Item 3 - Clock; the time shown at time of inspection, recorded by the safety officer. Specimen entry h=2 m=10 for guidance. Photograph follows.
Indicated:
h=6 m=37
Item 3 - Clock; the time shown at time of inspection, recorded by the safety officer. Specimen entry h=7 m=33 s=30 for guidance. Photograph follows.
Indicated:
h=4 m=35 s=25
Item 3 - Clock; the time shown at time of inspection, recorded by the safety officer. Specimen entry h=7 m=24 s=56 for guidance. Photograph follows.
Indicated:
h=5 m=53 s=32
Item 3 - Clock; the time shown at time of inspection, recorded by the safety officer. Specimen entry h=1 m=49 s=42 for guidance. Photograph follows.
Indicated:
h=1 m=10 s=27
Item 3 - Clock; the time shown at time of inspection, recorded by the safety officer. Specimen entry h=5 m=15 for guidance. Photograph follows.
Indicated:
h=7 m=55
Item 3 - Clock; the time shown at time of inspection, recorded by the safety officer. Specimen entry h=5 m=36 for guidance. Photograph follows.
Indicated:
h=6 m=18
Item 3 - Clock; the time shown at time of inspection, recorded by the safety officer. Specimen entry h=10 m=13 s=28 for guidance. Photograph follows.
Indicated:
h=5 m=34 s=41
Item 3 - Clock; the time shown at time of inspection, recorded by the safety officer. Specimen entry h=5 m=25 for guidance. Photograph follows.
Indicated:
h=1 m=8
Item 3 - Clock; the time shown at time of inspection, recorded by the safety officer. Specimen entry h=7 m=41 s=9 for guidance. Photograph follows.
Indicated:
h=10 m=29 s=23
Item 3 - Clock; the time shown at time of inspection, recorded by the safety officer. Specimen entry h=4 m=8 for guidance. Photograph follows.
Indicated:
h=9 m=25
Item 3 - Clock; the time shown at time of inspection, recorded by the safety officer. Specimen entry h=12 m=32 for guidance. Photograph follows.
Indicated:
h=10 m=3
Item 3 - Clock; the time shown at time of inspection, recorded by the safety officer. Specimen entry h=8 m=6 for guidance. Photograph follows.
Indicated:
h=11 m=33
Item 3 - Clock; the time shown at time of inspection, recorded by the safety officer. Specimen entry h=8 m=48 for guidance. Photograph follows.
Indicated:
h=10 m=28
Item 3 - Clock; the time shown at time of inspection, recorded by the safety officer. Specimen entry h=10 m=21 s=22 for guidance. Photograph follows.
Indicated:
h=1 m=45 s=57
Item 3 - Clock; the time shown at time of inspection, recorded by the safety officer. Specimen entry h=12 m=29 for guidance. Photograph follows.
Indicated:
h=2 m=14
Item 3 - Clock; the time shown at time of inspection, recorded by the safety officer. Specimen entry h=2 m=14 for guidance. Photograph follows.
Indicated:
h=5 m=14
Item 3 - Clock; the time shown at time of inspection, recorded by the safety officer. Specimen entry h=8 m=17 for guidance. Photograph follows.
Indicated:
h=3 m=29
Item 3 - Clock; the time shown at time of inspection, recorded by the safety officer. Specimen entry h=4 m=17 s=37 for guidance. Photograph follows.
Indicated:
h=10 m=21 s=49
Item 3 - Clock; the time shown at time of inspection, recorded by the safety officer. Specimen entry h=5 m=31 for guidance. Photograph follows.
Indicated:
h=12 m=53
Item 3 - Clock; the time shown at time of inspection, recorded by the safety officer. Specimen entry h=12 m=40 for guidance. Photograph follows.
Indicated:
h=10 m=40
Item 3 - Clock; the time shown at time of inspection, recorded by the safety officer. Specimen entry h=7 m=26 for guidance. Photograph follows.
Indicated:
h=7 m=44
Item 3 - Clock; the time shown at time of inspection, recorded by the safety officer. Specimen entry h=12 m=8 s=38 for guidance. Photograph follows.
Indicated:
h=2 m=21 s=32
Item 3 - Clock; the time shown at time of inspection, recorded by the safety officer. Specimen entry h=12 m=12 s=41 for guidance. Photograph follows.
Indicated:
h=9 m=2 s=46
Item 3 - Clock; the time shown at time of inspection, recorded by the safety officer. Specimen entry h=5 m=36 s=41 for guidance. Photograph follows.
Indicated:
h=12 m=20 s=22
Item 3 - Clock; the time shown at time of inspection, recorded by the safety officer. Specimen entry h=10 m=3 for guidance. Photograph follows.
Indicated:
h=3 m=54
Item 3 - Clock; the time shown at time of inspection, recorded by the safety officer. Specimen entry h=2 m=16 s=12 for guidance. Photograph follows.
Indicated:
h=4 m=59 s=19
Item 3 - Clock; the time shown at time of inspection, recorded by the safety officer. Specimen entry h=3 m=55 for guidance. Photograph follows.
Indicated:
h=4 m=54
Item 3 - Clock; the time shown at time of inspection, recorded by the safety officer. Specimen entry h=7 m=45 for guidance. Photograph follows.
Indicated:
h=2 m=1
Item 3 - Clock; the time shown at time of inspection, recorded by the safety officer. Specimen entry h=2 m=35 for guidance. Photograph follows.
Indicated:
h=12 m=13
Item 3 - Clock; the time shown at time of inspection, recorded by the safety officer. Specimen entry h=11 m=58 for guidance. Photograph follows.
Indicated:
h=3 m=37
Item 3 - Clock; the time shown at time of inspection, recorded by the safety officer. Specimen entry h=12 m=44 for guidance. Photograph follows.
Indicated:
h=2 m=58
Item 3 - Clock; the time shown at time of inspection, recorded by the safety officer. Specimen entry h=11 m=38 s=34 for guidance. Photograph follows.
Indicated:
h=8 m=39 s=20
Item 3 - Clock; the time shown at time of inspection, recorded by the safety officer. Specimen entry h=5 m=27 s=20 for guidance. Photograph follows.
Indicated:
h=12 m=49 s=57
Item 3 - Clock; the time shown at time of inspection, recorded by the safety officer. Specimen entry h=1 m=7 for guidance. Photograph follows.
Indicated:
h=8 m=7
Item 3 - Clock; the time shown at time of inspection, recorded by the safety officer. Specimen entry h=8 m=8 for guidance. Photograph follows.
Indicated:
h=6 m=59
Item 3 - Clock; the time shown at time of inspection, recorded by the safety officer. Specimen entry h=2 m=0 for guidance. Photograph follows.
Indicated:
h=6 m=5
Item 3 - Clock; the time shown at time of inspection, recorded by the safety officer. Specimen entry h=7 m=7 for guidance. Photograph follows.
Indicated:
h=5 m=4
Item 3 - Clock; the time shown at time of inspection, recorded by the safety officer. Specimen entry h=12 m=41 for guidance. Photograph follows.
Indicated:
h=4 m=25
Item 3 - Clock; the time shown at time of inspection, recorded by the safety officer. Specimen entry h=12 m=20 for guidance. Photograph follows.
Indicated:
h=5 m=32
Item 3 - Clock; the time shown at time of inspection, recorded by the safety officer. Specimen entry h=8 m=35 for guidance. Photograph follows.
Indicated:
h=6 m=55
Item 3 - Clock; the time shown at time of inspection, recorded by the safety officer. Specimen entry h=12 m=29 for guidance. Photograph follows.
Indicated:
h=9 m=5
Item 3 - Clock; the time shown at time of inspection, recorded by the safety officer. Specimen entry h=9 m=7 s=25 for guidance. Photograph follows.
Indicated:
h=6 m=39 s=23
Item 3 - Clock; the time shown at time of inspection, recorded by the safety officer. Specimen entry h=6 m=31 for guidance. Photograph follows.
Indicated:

## Task brief
Lay out all of the lines above as a JSON list of strings, one string for each line, leaving out any blank lines.

## Response below
[
  "Item 3 - Clock; the time shown at time of inspection, recorded by the safety officer. Specimen entry h=2 m=10 for guidance. Photograph follows.",
  "Indicated:",
  "h=6 m=37",
  "Item 3 - Clock; the time shown at time of inspection, recorded by the safety officer. Specimen entry h=7 m=33 s=30 for guidance. Photograph follows.",
  "Indicated:",
  "h=4 m=35 s=25",
  "Item 3 - Clock; the time shown at time of inspection, recorded by the safety officer. Specimen entry h=7 m=24 s=56 for guidance. Photograph follows.",
  "Indicated:",
  "h=5 m=53 s=32",
  "Item 3 - Clock; the time shown at time of inspection, recorded by the safety officer. Specimen entry h=1 m=49 s=42 for guidance. Photograph follows.",
  "Indicated:",
  "h=1 m=10 s=27",
  "Item 3 - Clock; the time shown at time of inspection, recorded by the safety officer. Specimen entry h=5 m=15 for guidance. Photograph follows.",
  "Indicated:",
  "h=7 m=55",
  "Item 3 - Clock; the time shown at time of inspection, recorded by the safety officer. Specimen entry h=5 m=36 for guidance. Photograph follows.",
  "Indicated:",
  "h=6 m=18",
  "Item 3 - Clock; the time shown at time of inspection, recorded by the safety officer. Specimen entry h=10 m=13 s=28 for guidance. Photograph follows.",
  "Indicated:",
  "h=5 m=34 s=41",
  "Item 3 - Clock; the time shown at time of inspection, recorded by the safety officer. Specimen entry h=5 m=25 for guidance. Photograph follows.",
  "Indicated:",
  "h=1 m=8",
  "Item 3 - Clock; the time shown at time of inspection, recorded by the safety officer. Specimen entry h=7 m=41 s=9 for guidance. Photograph follows.",
  "Indicated:",
  "h=10 m=29 s=23",
  "Item 3 - Clock; the time shown at time of inspection, recorded by the safety officer. Specimen entry h=4 m=8 for guidance. Photograph follows.",
  "Indicated:",
  "h=9 m=25",
  "Item 3 - Clock; the time shown at time of inspection, recorded by the safety officer. Specimen entry h=12 m=32 for guidance. Photograph follows.",
  "Indicated:",
  "h=10 m=3",
  "Item 3 - Clock; the time shown at time of inspection, recorded by the safety officer. Specimen entry h=8 m=6 for guidance. Photograph follows.",
  "Indicated:",
  "h=11 m=33",
  "Item 3 - Clock; the time shown at time of inspection, recorded by the safety officer. Specimen entry h=8 m=48 for guidance. Photograph follows.",
  "Indicated:",
  "h=10 m=28",
  "Item 3 - Clock; the time shown at time of inspection, recorded by the safety officer. Specimen entry h=10 m=21 s=22 for guidance. Photograph follows.",
  "Indicated:",
  "h=1 m=45 s=57",
  "Item 3 - Clock; the time shown at time of inspection, recorded by the safety officer. Specimen entry h=12 m=29 for guidance. Photograph follows.",
  "Indicated:",
  "h=2 m=14",
  "Item 3 - Clock; the time shown at time of inspection, recorded by the safety officer. Specimen entry h=2 m=14 for guidance. Photograph follows.",
  "Indicated:",
  "h=5 m=14",
  "Item 3 - Clock; the time shown at time of inspection, recorded by the safety officer. Specimen entry h=8 m=17 for guidance. Photograph follows.",
  "Indicated:",
  "h=3 m=29",
  "Item 3 - Clock; the time shown at time of inspection, recorded by the safety officer. Specimen entry h=4 m=17 s=37 for guidance. Photograph follows.",
  "Indicated:",
  "h=10 m=21 s=49",
  "Item 3 - Clock; the time shown at time of inspection, recorded by the safety officer. Specimen entry h=5 m=31 for guidance. Photograph follows.",
  "Indicated:",
  "h=12 m=53",
  "Item 3 - Clock; the time shown at time of inspection, recorded by the safety officer. Specimen entry h=12 m=40 for guidance. Photograph follows.",
  "Indicated:",
  "h=10 m=40",
  "Item 3 - Clock; the time shown at time of inspection, recorded by the safety officer. Specimen entry h=7 m=26 for guidance. Photograph follows.",
  "Indicated:",
  "h=7 m=44",
  "Item 3 - Clock; the time shown at time of inspection, recorded by the safety officer. Specimen entry h=12 m=8 s=38 for guidance. Photograph follows.",
  "Indicated:",
  "h=2 m=21 s=32",
  "Item 3 - Clock; the time shown at time of inspection, recorded by the safety officer. Specimen entry h=12 m=12 s=41 for guidance. Photograph follows.",
  "Indicated:",
  "h=9 m=2 s=46",
  "Item 3 - Clock; the time shown at time of inspection, recorded by the safety officer. Specimen entry h=5 m=36 s=41 for guidance. Photograph follows.",
  "Indicated:",
  "h=12 m=20 s=22",
  "Item 3 - Clock; the time shown at time of inspection, recorded by the safety officer. Specimen entry h=10 m=3 for guidance. Photograph follows.",
  "Indicated:",
  "h=3 m=54",
  "Item 3 - Clock; the time shown at time of inspection, recorded by the safety officer. Specimen entry h=2 m=16 s=12 for guidance. Photograph follows.",
  "Indicated:",
  "h=4 m=59 s=19",
  "Item 3 - Clock; the time shown at time of inspection, recorded by the safety officer. Specimen entry h=3 m=55 for guidance. Photograph follows.",
  "Indicated:",
  "h=4 m=54",
  "Item 3 - Clock; the time shown at time of inspection, recorded by the safety officer. Specimen entry h=7 m=45 for guidance. Photograph follows.",
  "Indicated:",
  "h=2 m=1",
  "Item 3 - Clock; the time shown at time of inspection, recorded by the safety officer. Specimen entry h=2 m=35 for guidance. Photograph follows.",
  "Indicated:",
  "h=12 m=13",
  "Item 3 - Clock; the time shown at time of inspection, recorded by the safety officer. Specimen entry h=11 m=58 for guidance. Photograph follows.",
  "Indicated:",
  "h=3 m=37",
  "Item 3 - Clock; the time shown at time of inspection, recorded by the safety officer. Specimen entry h=12 m=44 for guidance. Photograph follows.",
  "Indicated:",
  "h=2 m=58",
  "Item 3 - Clock; the time shown at time of inspection, recorded by the safety officer. Specimen entry h=11 m=38 s=34 for guidance. Photograph follows.",
  "Indicated:",
  "h=8 m=39 s=20",
  "Item 3 - Clock; the time shown at time of inspection, recorded by the safety officer. Specimen entry h=5 m=27 s=20 for guidance. Photograph follows.",
  "Indicated:",
  "h=12 m=49 s=57",
  "Item 3 - Clock; the time shown at time of inspection, recorded by the safety officer. Specimen entry h=1 m=7 for guidance. Photograph follows.",
  "Indicated:",
  "h=8 m=7",
  "Item 3 - Clock; the time shown at time of inspection, recorded by the safety officer. Specimen entry h=8 m=8 for guidance. Photograph follows.",
  "Indicated:",
  "h=6 m=59",
  "Item 3 - Clock; the time shown at time of inspection, recorded by the safety officer. Specimen entry h=2 m=0 for guidance. Photograph follows.",
  "Indicated:",
  "h=6 m=5",
  "Item 3 - Clock; the time shown at time of inspection, recorded by the safety officer. Specimen entry h=7 m=7 for guidance. Photograph follows.",
  "Indicated:",
  "h=5 m=4",
  "Item 3 - Clock; the time shown at time of inspection, recorded by the safety officer. Specimen entry h=12 m=41 for guidance. Photograph follows.",
  "Indicated:",
  "h=4 m=25",
  "Item 3 - Clock; the time shown at time of inspection, recorded by the safety officer. Specimen entry h=12 m=20 for guidance. Photograph follows.",
  "Indicated:",
  "h=5 m=32",
  "Item 3 - Clock; the time shown at time of inspection, recorded by the safety officer. Specimen entry h=8 m=35 for guidance. Photograph follows.",
  "Indicated:",
  "h=6 m=55",
  "Item 3 - Clock; the time shown at time of inspection, recorded by the safety officer. Specimen entry h=12 m=29 for guidance. Photograph follows.",
  "Indicated:",
  "h=9 m=5",
  "Item 3 - Clock; the time shown at time of inspection, recorded by the safety officer. Specimen entry h=9 m=7 s=25 for guidance. Photograph follows.",
  "Indicated:",
  "h=6 m=39 s=23",
  "Item 3 - Clock; the time shown at time of inspection, recorded by the safety officer. Specimen entry h=6 m=31 for guidance. Photograph follows.",
  "Indicated:"
]